No. Your Medicare Medical Savings Account won't cover Medicare Part D, which is prescription drug coverage. That means you have to obtain a separate, stand-alone Medicare prescription drug plan.
Medical Savings Account Parts
Your Medicare Medical Savings Plan is divided into two parts. The first part is a special type of high-deductible Part C Medicare Advantage Plan, which only kicks-in once you meet your deductible. The second part is your Medical Savings Account itself. You draw from this account to meet your expenses until you reach your deductible.
High Deductible Health Plan
A High-deductible health plan is a specific type of Medicare Part C Advantage Plan that's designed to work with your Medicare Medical Savings Account. It allows you to access affordable health care by lowering premiums and other expenses in exchange for paying a higher deductible. Medical Savings Accounts are used to draw money from tax-exempt savings and interest accrued over time to meet those expenses.
Medical Savings Account
Browse our website or talk to a Medicare specialist to find a Medicare Medical Savings Account plan and contact that plan's provider. You'll receive an enrollment form and instructions to set up an account with an affiliated bank. Once your account is set up, your plan's provider will complete your enrollment. Medical Savings Accounts allow you to:
- Claim contributions on your 1040, 1040NR, or 1099 form.
- Exempt interest or any other earnings from tax liability.
- Take your MSA with you if you change employers, and it isn't affected if you lose your job.
- Roll over any unused funds from year to year.
How Do Medical Savings Plans Work?
Medical Savings Accounts are fairly straightforward. You choose your plan provider, and they will select the bank and amount of your annual contribution. The amount is typically lower than your deductible would be, and it earns annual interest at a rate determined by the bank.
Once you enroll in Medicare, you can access the money to pay for covered medical expenses. Any money you use for your Medicare-covered Part A or Part B services counts toward your deductible.
10 Steps For Medicare MSA Plan
- Select your high-deductible Medicare MSA Plan.
- Set up your account with the bank indicated by your plan provider.
- Medicare provides the plan with money each year for your health care expenses.

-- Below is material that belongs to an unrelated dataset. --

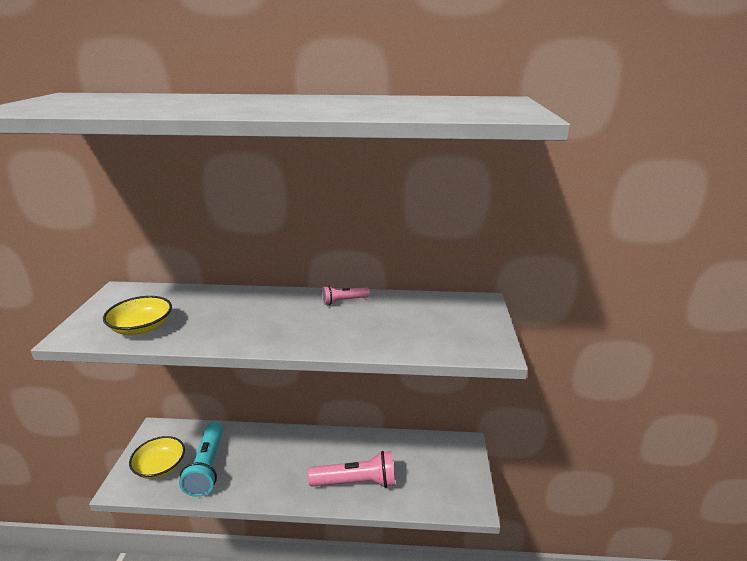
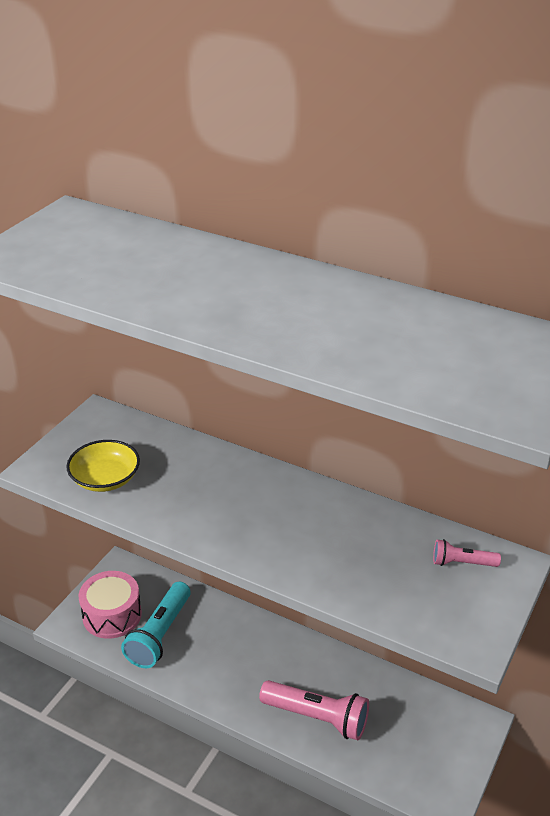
camera: 25 degrees right, 10 degrees up
yellow bowl [129,436,185,479] -> pink drum [78,571,142,639]
pink flashlight [321,286,370,305] -> pink flashlight moved to [433,539,501,567]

- The plan deposits money in your account.
- Withdraw money from the account to pay for health care expenses.
- If all of the funds in your account are used, you'll will have to pay out-of-pocket until you meet your deductible again before more funds are dispersed.
- Doctors are limited to how much they can charge during the out-of-pocket period.
- Once your deductible for that period is met, your plan will pay for your covered medical expenses.
- Any unused funds in your account at the end of the calendar year roll over for use in future years.
- Fill out IRS form detailing how the funds from your Medicare Medical Savings Account were used to access the money.